А. Безансон вопрошает: «Где же взять этих “железных рыцарей с чистыми руками”»? (там же). И ответ молниеносно приходит сам собой: «Конечно же, это наши славные чекисты. В КГБ существуют, и в достаточно большом количестве, прекрасные экземпляры “нового человека”, которого партия сумела создать за шестьдесят лет.
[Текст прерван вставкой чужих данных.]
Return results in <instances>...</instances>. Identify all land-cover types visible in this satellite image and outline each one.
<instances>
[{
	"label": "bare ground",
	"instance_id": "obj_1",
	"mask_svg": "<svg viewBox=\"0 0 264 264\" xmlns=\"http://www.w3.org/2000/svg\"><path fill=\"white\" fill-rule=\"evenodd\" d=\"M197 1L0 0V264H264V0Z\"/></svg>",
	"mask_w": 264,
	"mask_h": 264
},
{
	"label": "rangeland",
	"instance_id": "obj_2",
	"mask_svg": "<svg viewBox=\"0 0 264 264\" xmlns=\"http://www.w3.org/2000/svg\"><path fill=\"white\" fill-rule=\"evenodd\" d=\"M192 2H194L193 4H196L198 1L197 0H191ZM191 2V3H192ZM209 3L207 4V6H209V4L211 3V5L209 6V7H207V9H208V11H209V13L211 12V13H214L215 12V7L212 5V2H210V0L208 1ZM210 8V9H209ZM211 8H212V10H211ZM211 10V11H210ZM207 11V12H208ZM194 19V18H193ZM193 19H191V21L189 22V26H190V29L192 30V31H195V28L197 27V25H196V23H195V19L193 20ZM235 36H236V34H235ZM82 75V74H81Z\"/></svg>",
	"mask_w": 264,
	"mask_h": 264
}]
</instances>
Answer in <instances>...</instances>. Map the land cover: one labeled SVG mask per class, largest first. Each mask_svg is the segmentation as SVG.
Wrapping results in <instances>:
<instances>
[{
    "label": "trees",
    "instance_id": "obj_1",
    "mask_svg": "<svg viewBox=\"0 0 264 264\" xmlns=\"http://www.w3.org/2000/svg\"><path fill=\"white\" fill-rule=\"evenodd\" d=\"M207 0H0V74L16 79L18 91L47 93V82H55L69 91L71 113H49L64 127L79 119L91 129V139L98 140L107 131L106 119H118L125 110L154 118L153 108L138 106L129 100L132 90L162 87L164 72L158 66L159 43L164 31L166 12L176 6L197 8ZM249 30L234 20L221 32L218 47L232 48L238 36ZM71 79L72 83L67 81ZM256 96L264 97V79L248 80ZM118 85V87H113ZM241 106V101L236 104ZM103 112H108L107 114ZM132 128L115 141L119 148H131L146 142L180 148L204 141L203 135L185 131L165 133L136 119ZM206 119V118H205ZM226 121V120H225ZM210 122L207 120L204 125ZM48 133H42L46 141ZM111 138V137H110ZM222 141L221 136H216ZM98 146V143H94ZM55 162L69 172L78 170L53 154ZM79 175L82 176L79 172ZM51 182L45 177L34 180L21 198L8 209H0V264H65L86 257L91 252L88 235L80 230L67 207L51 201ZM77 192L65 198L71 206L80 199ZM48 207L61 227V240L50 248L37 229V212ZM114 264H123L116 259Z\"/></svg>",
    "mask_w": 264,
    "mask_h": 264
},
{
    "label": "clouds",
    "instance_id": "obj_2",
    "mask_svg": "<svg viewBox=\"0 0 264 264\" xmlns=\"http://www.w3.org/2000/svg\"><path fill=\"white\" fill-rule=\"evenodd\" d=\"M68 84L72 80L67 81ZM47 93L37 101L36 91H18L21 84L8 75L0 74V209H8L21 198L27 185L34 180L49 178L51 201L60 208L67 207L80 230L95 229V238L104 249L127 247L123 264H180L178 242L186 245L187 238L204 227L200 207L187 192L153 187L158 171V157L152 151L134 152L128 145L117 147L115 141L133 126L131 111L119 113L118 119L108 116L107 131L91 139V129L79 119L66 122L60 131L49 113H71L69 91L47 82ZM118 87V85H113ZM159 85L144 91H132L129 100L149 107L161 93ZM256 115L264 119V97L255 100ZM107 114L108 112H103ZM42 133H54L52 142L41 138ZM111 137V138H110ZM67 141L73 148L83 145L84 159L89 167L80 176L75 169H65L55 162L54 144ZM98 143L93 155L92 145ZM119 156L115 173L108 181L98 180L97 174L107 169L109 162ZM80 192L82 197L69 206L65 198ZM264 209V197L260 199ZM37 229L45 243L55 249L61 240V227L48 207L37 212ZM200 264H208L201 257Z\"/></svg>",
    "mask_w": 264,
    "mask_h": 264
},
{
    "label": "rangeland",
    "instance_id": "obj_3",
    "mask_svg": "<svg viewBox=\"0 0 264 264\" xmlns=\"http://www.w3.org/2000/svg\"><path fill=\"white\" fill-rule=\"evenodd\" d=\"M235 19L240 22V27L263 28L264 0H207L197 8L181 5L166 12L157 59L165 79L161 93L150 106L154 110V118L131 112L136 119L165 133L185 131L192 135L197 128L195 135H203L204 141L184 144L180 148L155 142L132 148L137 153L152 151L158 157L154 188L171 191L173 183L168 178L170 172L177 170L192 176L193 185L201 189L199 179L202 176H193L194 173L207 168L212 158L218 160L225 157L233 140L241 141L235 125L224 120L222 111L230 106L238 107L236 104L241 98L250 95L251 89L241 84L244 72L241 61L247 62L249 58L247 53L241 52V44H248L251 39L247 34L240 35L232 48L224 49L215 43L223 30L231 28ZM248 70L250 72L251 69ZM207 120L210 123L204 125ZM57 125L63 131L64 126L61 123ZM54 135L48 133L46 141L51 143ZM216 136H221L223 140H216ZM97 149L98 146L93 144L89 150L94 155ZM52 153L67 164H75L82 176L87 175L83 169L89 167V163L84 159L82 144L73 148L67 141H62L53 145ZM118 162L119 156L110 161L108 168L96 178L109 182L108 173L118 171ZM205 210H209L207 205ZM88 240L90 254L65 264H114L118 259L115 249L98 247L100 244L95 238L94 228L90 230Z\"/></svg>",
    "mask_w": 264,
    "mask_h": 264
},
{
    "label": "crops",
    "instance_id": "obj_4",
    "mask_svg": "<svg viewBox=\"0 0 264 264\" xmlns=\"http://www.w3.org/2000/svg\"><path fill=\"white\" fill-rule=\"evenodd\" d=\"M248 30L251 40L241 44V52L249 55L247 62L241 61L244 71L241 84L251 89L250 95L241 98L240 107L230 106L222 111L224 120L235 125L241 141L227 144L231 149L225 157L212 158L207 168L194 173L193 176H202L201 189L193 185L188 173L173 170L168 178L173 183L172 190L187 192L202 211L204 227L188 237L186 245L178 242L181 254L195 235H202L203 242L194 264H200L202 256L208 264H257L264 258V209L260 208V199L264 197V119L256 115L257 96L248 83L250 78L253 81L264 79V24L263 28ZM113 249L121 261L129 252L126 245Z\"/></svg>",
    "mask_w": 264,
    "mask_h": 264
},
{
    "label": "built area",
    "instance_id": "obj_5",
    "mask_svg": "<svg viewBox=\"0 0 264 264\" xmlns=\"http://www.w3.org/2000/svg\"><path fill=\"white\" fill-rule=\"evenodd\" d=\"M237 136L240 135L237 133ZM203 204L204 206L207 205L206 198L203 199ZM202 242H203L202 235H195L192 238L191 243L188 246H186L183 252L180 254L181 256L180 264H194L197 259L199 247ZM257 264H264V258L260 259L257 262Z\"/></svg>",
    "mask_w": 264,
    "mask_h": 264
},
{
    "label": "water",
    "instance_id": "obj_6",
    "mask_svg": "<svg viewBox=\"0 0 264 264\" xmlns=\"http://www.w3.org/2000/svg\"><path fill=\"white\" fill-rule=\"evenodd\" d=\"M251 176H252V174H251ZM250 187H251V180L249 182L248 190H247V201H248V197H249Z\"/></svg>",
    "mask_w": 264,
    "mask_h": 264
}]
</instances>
Строгий отбор, незаурядный корпоративный дух, безупречное коммунистическое воспитание, полученное в специальных школах, наконец (и прежде всего) материально обеспеченная, интеллектуально интересная и морально престижная карьера, – все это делает КГБ подходящей для этой цели организацией, состоящей не только из преданных коммунизму людей, но еще и способных его любить» (там же, с. 197–198).
Ну, на счет «любить», конечно, преувеличение. Теперь мы это знаем. Но главное не в этом. Добились ли они, «наши славные чекисты», успеха? Нет, им не удалось спасти СССР и коммунистический режим. Однако они сумели спасти «советское», «советизм» (об этом еще поговорим). То есть алиевщина, а в рамках всей страны это явление, видимо, правильно было бы назвать андроповщиной, была инструментом, с помощью которого коммунисты попробовали сохранить и обновить свою систему. Оказалось же: у Истории на чекистов свои планы.
Кстати, а что за программа была у Г.А. Алиева (Ю.В. Андропова)? Весьма простая, говорит А. Безансон: «Доверить максимальное число постов работникам КГБ, провести чистку наиболее скомпрометировавших себя сотрудников аппарата, а остальных пропустить через курсы повышения квалификации в школах того же КГБ» (1, с. 198). Безусловно, все это было обречено на неудачу. Нельзя опричнине сближаться с земщиной. Дистанция и еще раз дистанция! И «рыцари с чистыми руками» оставались справными опричниками, «покуда пребывали в асептической и находящейся под неустанным надзором среде государственной полиции. Подвергнувшись вредоносным испарениям жизни общества, они не замедлили сами включиться в механизм коррупции» (там же). К тому же в их среде начали устанавливаться «компромиссные» отношения, вытеснявшие привычные: «человек человеку волк», «если враг не сдается…»; в общем нормальный ленинско-сталинский комплекс взаимного человеконенавистничества, основанный на единственно верном учении и его «этике», постепенно размягчался, дряхлел.